Ooishi (1970) reported P. boninensis based on material collected during the Bonin (Ogasawara) Islands expedition of 1968. Our examination has revealed that Ooishi’s (1970) specimens do not represent P. boninensis s. s., but P. brachydactylus n. sp.

Miyake (1978) extended the range of P. boninensis to three islands of the Ryukyu Islands, but gave no further information. McLaughlin & Haig (1984) suggested the possibility that Miyake actually was reporting P. anceps from Okinawa, Amami­oshima, and Meshima Islands. Our study shows that several congeneric species exist in the Ryukyu Islands, but there is no evidence to document the occurrence of P. boninensis in the Ryukyu Islands. It is impossible to determine which species Miyake (1978) was reporting.

McLaughlin & Haig (1984) diagnosed what they believed to be P. boninensis from the Maldives and Marshall Islands. They noted that the structure of the setal row(s) on the ventral surface of the ultimate segment of the antennular peduncle was different between males and females; in males, there were two rows of equidistantly spaced tufts of setae, whereas in females, there was a ventromesial row of closely­spaced, fine short setae. However, examination of the present extensive material has shown that the structure of the setal rows is constant within a single species. There is little doubt that two species were included in McLaughlin & Haig’s (1984) material referred to P. boninensis . The male specimens agree better with P. ruber n. sp. than with P. boninensis . In particular, their description and figures clearly indicate that there are no conspicuous spines on the dorsomesial margin of the carpus of the right cheliped. Even in large specimens, P. boninensis has dorsomesial spines on the carpus of the right cheliped. Furthermore, the available data suggests that P. boninensis is limited to the Izu and Ogasawara Islands in Japan, whereas P. ruber n. sp. is widespread in the Indo­West Pacific. The occurrence of P. ruber n. sp. in the Maldives is confirmed in this study.
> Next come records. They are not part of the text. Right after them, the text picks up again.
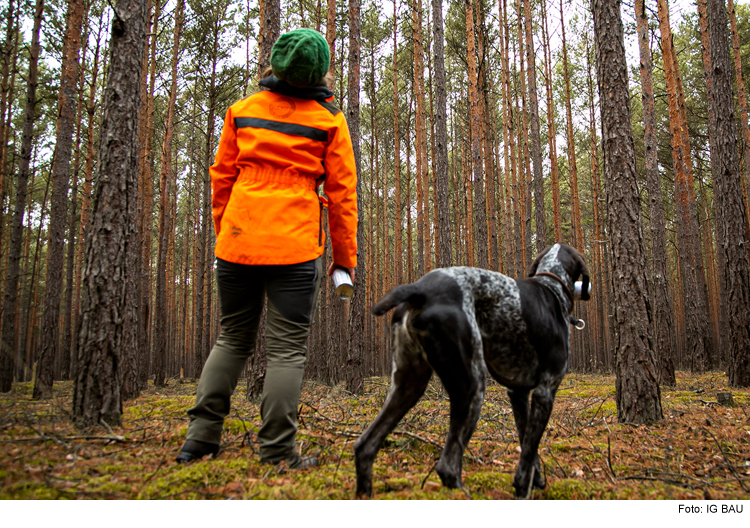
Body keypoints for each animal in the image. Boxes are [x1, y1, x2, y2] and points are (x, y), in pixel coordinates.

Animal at [356, 241, 592, 498]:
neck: (552, 285)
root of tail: (419, 289)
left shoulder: (518, 393)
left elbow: (526, 440)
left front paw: (534, 479)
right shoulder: (545, 391)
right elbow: (530, 447)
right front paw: (522, 486)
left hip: (408, 386)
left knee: (364, 447)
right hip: (472, 386)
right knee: (448, 467)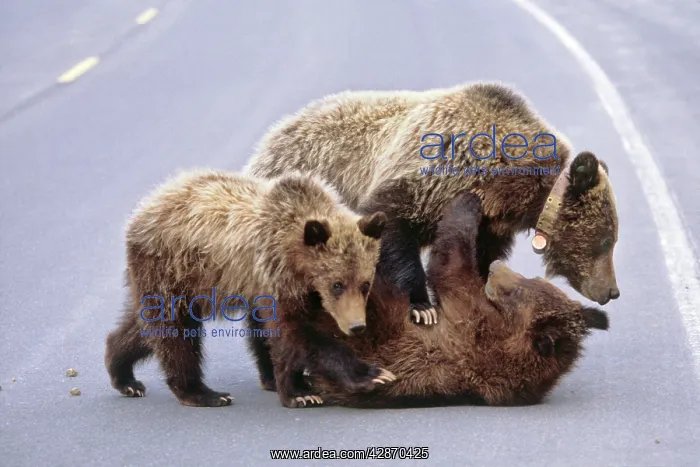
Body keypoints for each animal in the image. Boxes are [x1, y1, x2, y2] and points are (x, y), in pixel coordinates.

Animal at [104, 169, 390, 407]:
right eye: (337, 284)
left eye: (365, 284)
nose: (357, 326)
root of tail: (146, 204)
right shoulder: (275, 275)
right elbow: (295, 333)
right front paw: (368, 375)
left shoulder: (296, 290)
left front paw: (295, 384)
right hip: (170, 266)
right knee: (173, 329)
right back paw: (202, 392)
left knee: (144, 325)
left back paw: (123, 373)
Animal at [243, 81, 621, 326]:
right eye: (606, 241)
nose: (612, 291)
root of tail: (269, 139)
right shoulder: (429, 178)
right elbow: (392, 230)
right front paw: (422, 305)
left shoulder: (486, 222)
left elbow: (477, 259)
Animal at [300, 192, 610, 408]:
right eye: (533, 278)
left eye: (517, 290)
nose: (496, 266)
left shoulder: (471, 322)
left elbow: (450, 265)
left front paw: (469, 202)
The female specimens used by McLaughlin & Haig (1984) cannot be assigned to any species known at present, as we have not encountered a species characterized by the possession of a single setal row on the ultimate segment of the antennular peduncle. Furthermore, McLaughlin & Haig’s female specimens are characteristic in having relatively long, slender spines on the terminal margins of the telson. Paulay et al. (2003) listed Pagurixus boninensis as a representative of the fauna of Mariana Islands based on a voucher material ( UF 490) identified by Dr. P. A. McLaughlin. During this study, we have examined numerous specimens from Guam, including those identified by Dr. McLaughlin as P. boninensis , although the voucher material used by Paulay et al. (2003) was not reexamined. They all represent P. ruber n. sp., instead of P. boninensis s.s.
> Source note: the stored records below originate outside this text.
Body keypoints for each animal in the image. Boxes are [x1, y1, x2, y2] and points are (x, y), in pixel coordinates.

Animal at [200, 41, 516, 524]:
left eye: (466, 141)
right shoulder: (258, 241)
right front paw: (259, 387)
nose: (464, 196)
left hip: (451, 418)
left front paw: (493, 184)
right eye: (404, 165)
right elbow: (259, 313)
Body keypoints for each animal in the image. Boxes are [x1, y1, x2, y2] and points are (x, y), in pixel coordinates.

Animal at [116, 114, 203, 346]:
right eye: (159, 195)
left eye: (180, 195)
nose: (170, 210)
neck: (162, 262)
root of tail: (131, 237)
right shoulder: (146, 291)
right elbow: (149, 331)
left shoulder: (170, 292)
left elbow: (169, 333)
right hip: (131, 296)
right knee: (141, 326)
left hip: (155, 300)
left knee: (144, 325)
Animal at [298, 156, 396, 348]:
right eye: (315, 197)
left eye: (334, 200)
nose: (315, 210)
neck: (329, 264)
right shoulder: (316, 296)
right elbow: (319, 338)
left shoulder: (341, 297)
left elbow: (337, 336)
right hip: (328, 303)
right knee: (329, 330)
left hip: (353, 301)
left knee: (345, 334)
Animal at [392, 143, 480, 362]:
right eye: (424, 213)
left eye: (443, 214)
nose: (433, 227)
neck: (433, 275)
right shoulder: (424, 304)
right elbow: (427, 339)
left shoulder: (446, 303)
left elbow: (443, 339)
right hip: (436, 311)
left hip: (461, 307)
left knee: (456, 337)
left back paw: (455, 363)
Morgan (1990) referred a specimen from the Long Reef, Kimberly region of Western Australia, to Pagurixus cf. boninensis . In the description of the coloration in life, he clearly noted the presence of transverse bands on the ambulatory legs, and therefore, Morgan’s specimen cannot be assigned to P. boninensis s. s. or the closely related P. ruber n. sp. Morgan (1992) also recorded P. cf. boninensis from the Cocos­Keeling Islands in the eastern Indian Ocean. He noted that the dactyli of the second and third pereopods were very elongate, nearly as long as the propodi, and with 9–11 ventral spines. These characters clearly suggest that Morgan’s specimens do not represent P. boninensis s. s. The identities of Morgan’s (1990, 1992) specimens remain unclear.
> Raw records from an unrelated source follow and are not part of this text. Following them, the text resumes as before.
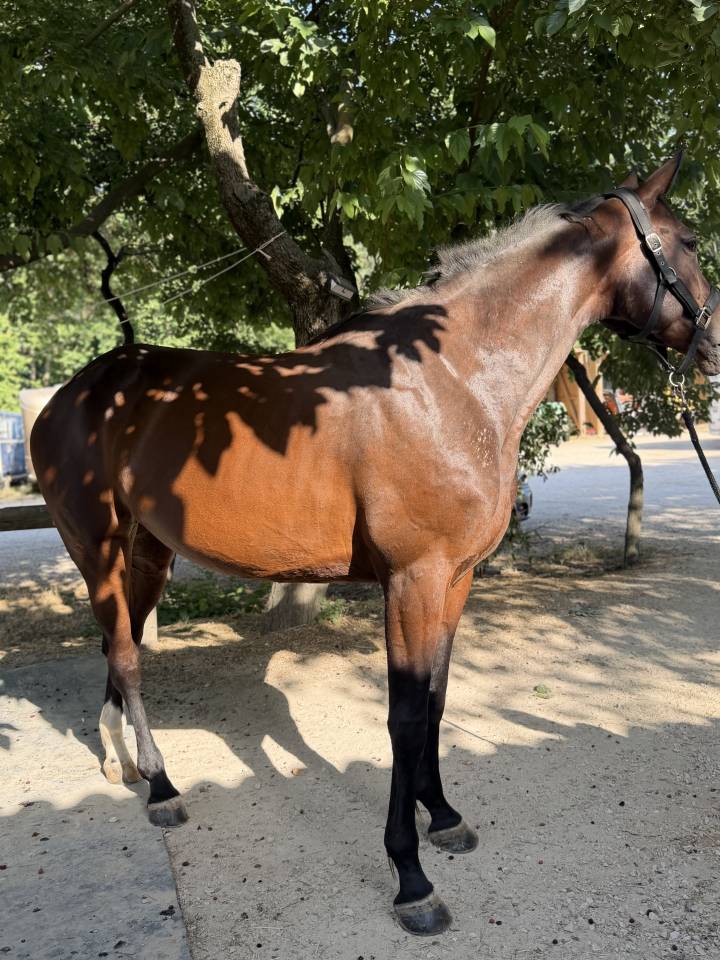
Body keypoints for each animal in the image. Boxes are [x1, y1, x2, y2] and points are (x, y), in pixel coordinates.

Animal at [31, 155, 720, 935]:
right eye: (690, 242)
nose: (715, 345)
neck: (452, 381)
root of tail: (74, 391)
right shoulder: (411, 579)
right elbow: (404, 717)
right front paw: (411, 878)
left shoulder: (455, 579)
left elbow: (438, 702)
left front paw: (443, 817)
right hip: (98, 550)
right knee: (126, 657)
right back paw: (161, 788)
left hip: (148, 554)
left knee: (120, 652)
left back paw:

As mentioned before, one of the two color pictures taken in situ, referred to P. nomurai by Asakura (2001), actually represents P. boninensis . The single specimen from Pagan Island in the northern Mariana Islands, used by Asakura et al. (1994), Komai & Asakura (1995) and Asakura (1995), has not been available for study. Therefore, these references are only questionably included in the synonymy. Okuno & Arima (2004) correctly identified specimens from Izu­oshima Island as P. boninensis with a help of one of us (MO).